▶ **Input for this task**
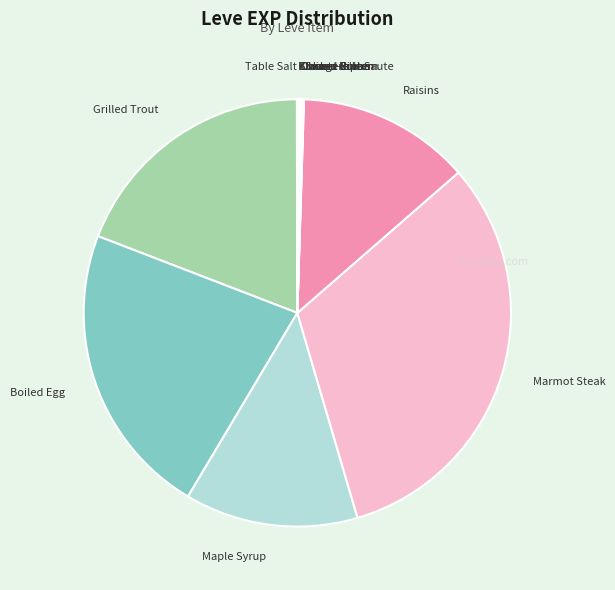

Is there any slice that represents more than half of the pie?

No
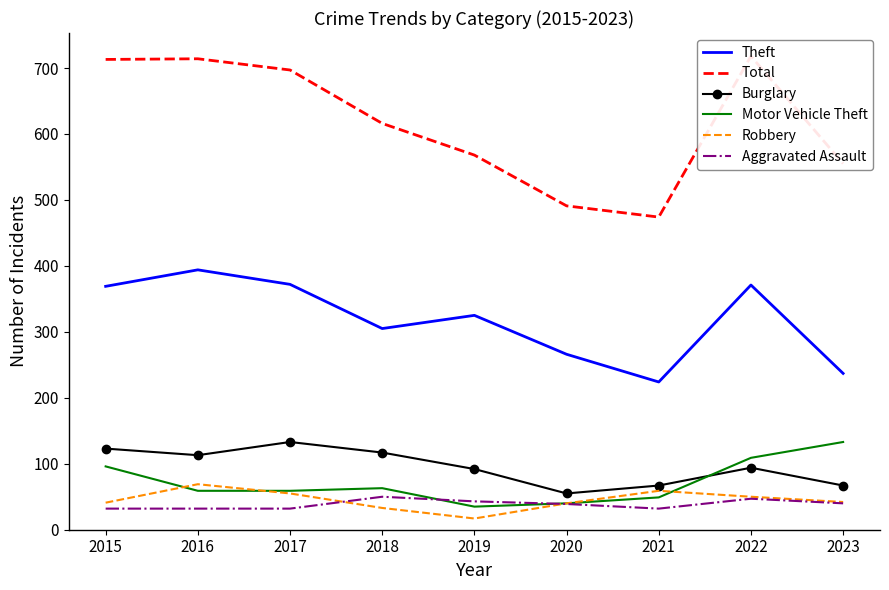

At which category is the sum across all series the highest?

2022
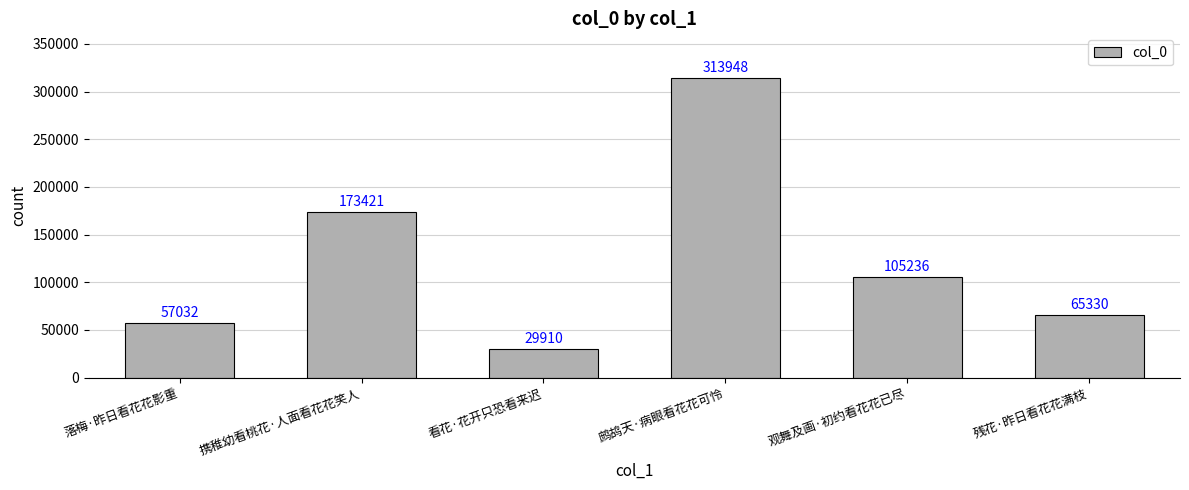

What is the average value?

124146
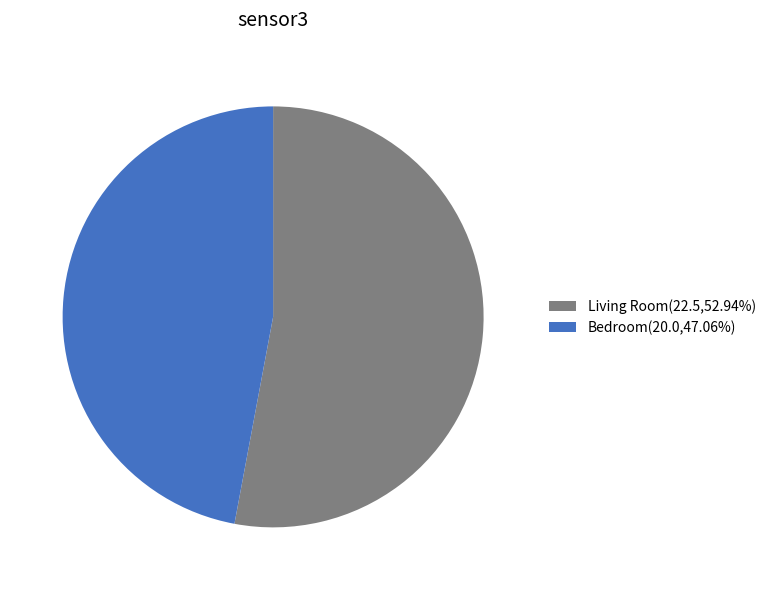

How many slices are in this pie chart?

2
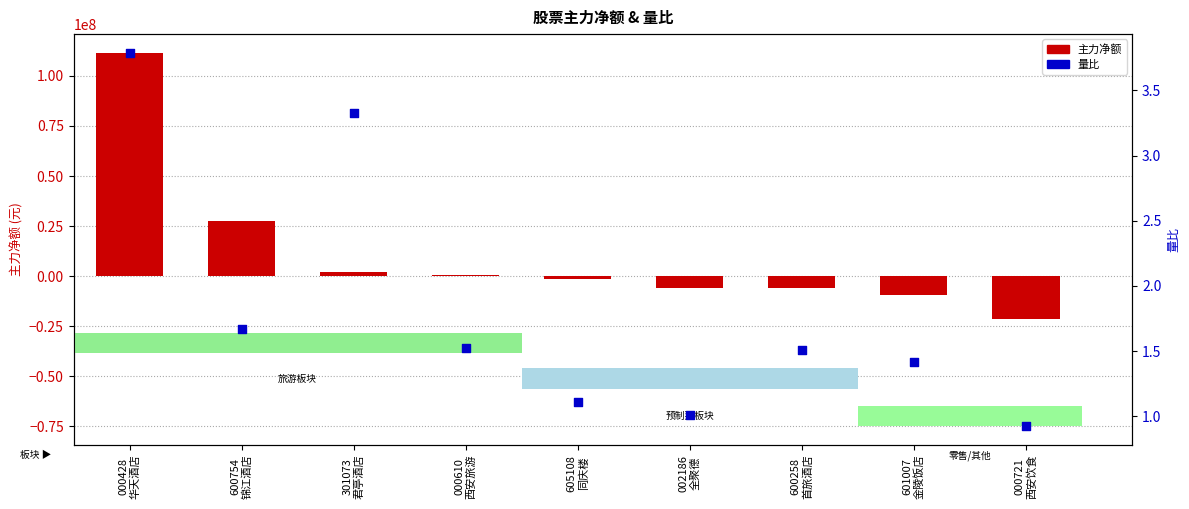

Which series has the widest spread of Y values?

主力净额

▶ **Activity**
Copy the lines above word for word, omitting the pictures.

▶ **Answer**
Is there any slice that represents more than half of the pie?

No

At which category is the sum across all series the highest?

2022

What is the average value?

124146

How many slices are in this pie chart?

2

Which series has the widest spread of Y values?

主力净额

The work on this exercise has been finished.